Even with prompt legislative changes, the road ahead is a long and winding one. "What I would hope is that people don't leave the spotlight thinking that this is something that has just happened or something that we can quickly relegate with one or two strongly worded pieces of legislation," says Twagirumukiza. "What we really do need is to have a serious reflection about the history of Black work in the United States and also push for the culture shift that I think all Black workers need right now."

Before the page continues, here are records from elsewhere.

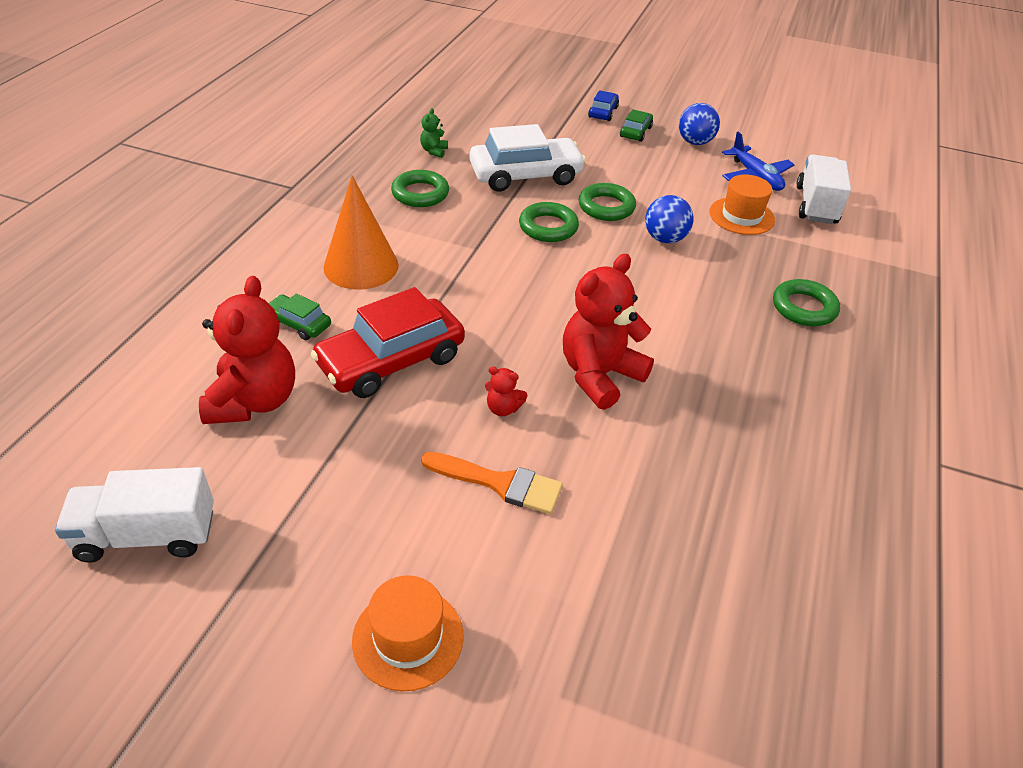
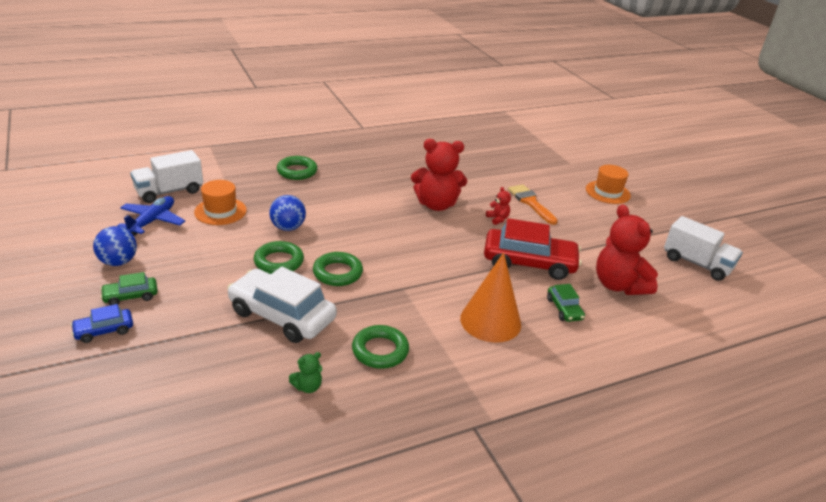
camera: 135 degrees left, 10 degrees down
red teddy bear [199,276,295,424] -> red teddy bear turned 75 degrees counterclockwise [596,204,658,295]

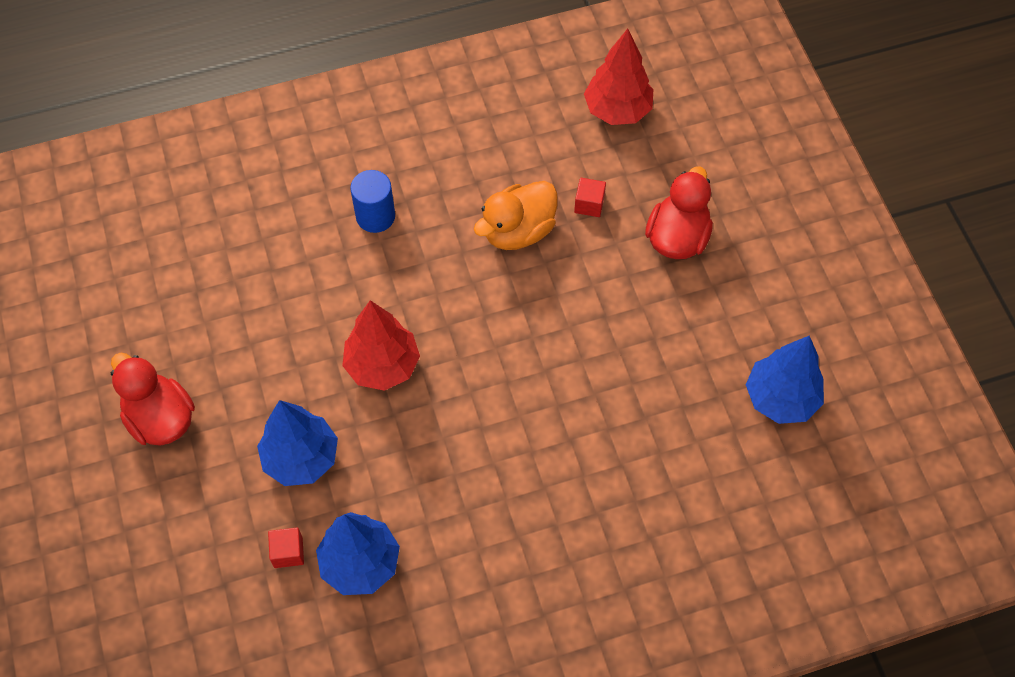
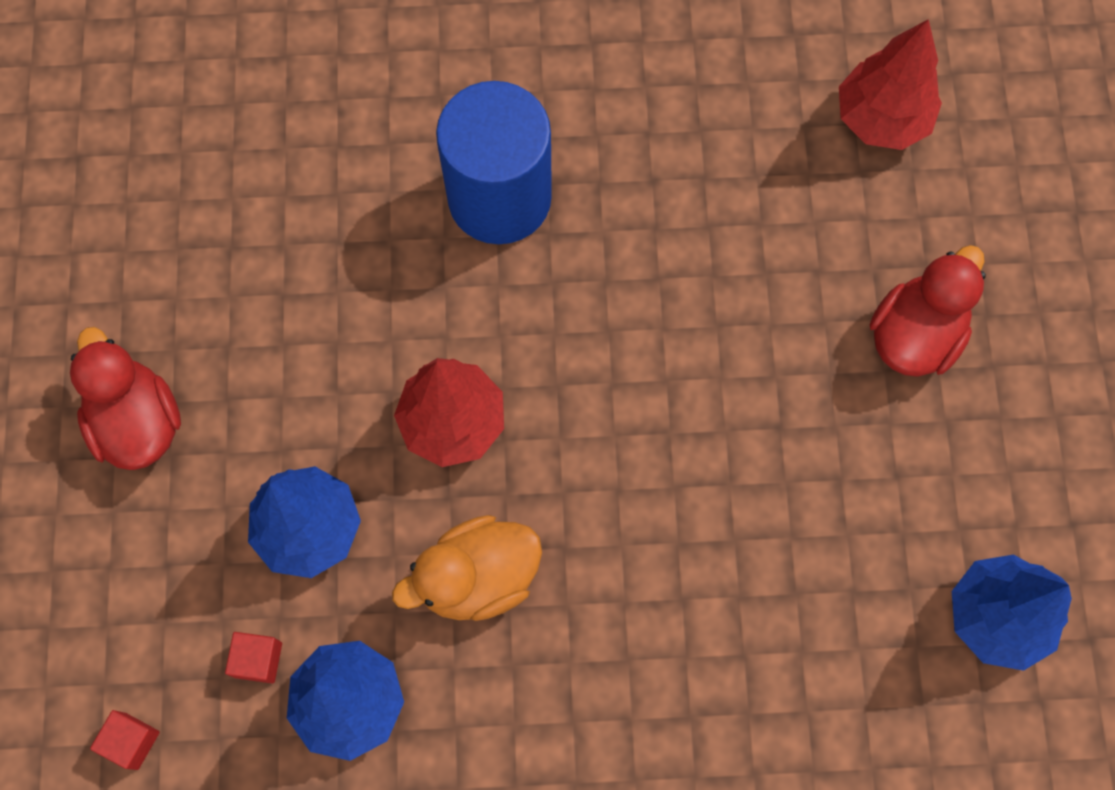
camera: 15 degrees right, 10 degrees up
blue cylinder [350,170,395,233] -> blue cylinder [436,81,552,244], size x1.84
orange duck [474,181,558,250] -> orange duck moved to [392,515,542,621]
red cube [574,178,606,217] -> red cube moved to [90,710,160,770]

As daily uprisings for Black lives continue to disrupt major metropolitan areas across the country, the ground beneath us is shifting. Calls to defund—if not fully abolish—police departments are also raising the question of how that money could be used to serve and protect communities in genuine ways. "We know that that money would be better invested in actually building up a care infrastructure that's anti-racist, which means that it definitely serves Black folks and Brown folks," says Twagirumukiza. She suggests funding subsidized public health care, affordable housing, schools, and social programs.

While Nakiberu continues to wait on her client to call her back into work, she is also keeping her eye on the larger vision of a world in which she will no longer have to struggle to get benefits, insurance, better wages, paid time off, and basic respect as a worker. "For me, we are building power by telling our stories. I hope the government listens. I hope America listens," Nakiberu says. "We are tired and we say no more."